Saturday, April 23, 2011

Clear Eyes, Full Hearts, Can't Lose!


Nobody watched it. 

I had shit to do this weekend.  But I also just got the final season of one of my all time favorite shows, Friday Night Lights, on DVD.  I expected to watch an episode or two to break up the monotony of the holiday weekend, but, well, 48 hours after I started I watched all twelve and am now spending time writing about it.  

In October of 2006, NBC premiered a show they figured would bridge the gender gap by providing a unique family drama with the world of high school football as a backdrop.  On the heels of H.G. Bissinger’s best selling book and a movie version with a gross that doubled it’s budget, the TV series bearing the same name was sure to have a following. 

But it never did. 

In fact, after two seasons of horrible ratings, and despite incredible critical response,  NBC pulled the plug on the show until DirecTV swooped in to co-finance it, making it their first produced drama to launch their original programming arm (with NBC agreeing to air it during the summer on friday nights). There is a litany of reasons as to why Friday Night Lights never gained viewership, some blame poor marketing, others bad timing, and it’s a shame because Friday Night Lights was easily one of the greatest shows in television history. 

The brains behind the show knew the core to every good story:  great relationships.  And the relationship between Coach Taylor (played by Kyle Chandler) and his wife, Tami (Connie Britton), was probably the most genuine husband/wife relationship I’ve ever seen on screen.  We fell in love with their connection and banter, supported by the showmakers’ decision to create a loose environment in which the scenes were mostly shot with hand-held cameras and the actors were encouraged to ad lib.  The style created a fly on the wall type of atmosphere that let the actors delve into their emotions without the shackles of dialogue points and over direction.  The two effortlessly challenged each other in each scene to create a genuine relationship with emotion that spanned every complexity a human may encounter, and with incredible subtlety that can only come from channeling real life experience without limits. And it caused us to want to spend as much time in their living room as possible. 

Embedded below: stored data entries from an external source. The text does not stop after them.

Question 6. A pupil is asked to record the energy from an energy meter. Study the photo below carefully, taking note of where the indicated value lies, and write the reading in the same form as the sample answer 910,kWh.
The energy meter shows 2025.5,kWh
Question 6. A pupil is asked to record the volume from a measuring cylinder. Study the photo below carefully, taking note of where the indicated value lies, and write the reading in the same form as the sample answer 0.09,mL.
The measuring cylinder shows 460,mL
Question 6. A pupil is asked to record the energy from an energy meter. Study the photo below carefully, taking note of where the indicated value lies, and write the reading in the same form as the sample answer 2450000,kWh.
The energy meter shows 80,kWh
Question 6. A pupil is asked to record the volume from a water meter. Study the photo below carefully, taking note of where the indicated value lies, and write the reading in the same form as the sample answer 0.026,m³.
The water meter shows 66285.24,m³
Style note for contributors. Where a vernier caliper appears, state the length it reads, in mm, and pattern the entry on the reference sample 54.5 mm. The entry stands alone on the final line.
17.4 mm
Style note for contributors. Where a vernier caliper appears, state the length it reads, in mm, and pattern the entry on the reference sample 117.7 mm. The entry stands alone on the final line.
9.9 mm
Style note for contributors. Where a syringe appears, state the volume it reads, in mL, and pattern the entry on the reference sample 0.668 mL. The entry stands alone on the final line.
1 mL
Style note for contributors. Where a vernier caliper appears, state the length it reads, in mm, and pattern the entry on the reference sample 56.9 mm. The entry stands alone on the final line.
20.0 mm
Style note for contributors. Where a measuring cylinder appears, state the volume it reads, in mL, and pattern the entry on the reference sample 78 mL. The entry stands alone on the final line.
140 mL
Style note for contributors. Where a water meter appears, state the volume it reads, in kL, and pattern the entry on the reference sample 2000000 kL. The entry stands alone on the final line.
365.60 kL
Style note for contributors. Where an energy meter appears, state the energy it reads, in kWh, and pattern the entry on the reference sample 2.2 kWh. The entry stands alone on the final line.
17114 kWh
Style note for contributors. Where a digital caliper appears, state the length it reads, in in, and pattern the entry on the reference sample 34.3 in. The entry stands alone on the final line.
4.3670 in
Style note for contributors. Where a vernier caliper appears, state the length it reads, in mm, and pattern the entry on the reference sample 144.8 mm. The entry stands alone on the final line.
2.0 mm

Fortunately for us, every other relationship in the show also took advantage of the style, allowing the characters to pull no punches and for the actors to inject their own personality to give their respective characters more life.  And kudos to the casting directors on the show because they really nailed it with each choice.  In addition to this, the creators brought a sleepy town to life even though it was, what most may consider, a “hick” town, full of bias and racial division, that was way too caught up in high school football.  But through the featured characters and the town’s overall passion, a unique atmosphere was created that breathed life and hope into a seemingly dull area.  Much like the island was a character in ABC’s LOST due to its magical elements, Friday Night Lights’s Dillon, Texas became special due to it’s relatability, even for people who never grew up in a small, poor town.

Ironically, one of the show’s “failures” (its exclusion from the main NBC line-up) probably allowed it the freedom to take chances it normally wouldn’t have been able to.  Had the show been a runaway hit, I’m sure the network would have encouraged the creators to keep the cast in tact, probably forcing them to follow the characters once they left high school, causing incongruous storylines that would suffer the same fate as the many shows that did it previously.  But after the third season, the show turned over the majority of the cast (not to mention the setting) to preserve the integrity and the ability to create fresh storylines with completely new characters, while still giving us small glimpses of the old cast in well appreciated bits and pieces.  This could have easily been its shark jumping moment, but instead they used their new tools to create a fantastic companion to the first three seasons, while tying them both together in the final few episodes. 


I’ve recommended the show to many over the years, assuring them it wasn’t just a show about football.  And it wasn’t.  It was about Community. Love. A small town. Pride. And, most of all, the power of family. 

I encourage anyone who has a beating heart and some time to sit down with all five seasons. It's that good.